Collect each line of the records below that contains the word "value", and copy those lines in full.

◆ Extracted material
··········
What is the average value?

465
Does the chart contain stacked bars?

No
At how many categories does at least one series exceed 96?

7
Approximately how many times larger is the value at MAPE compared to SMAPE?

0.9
··········
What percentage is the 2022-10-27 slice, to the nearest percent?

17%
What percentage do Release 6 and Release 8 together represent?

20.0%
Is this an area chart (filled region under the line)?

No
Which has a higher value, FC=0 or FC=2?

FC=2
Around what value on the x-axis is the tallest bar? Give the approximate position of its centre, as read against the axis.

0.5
··········
◆ Final answer
What is the average value?
Approximately how many times larger is the value at MAPE compared to SMAPE?
Which has a higher value, FC=0 or FC=2?
Around what value on the x-axis is the tallest bar? Give the approximate position of its centre, as read against the axis.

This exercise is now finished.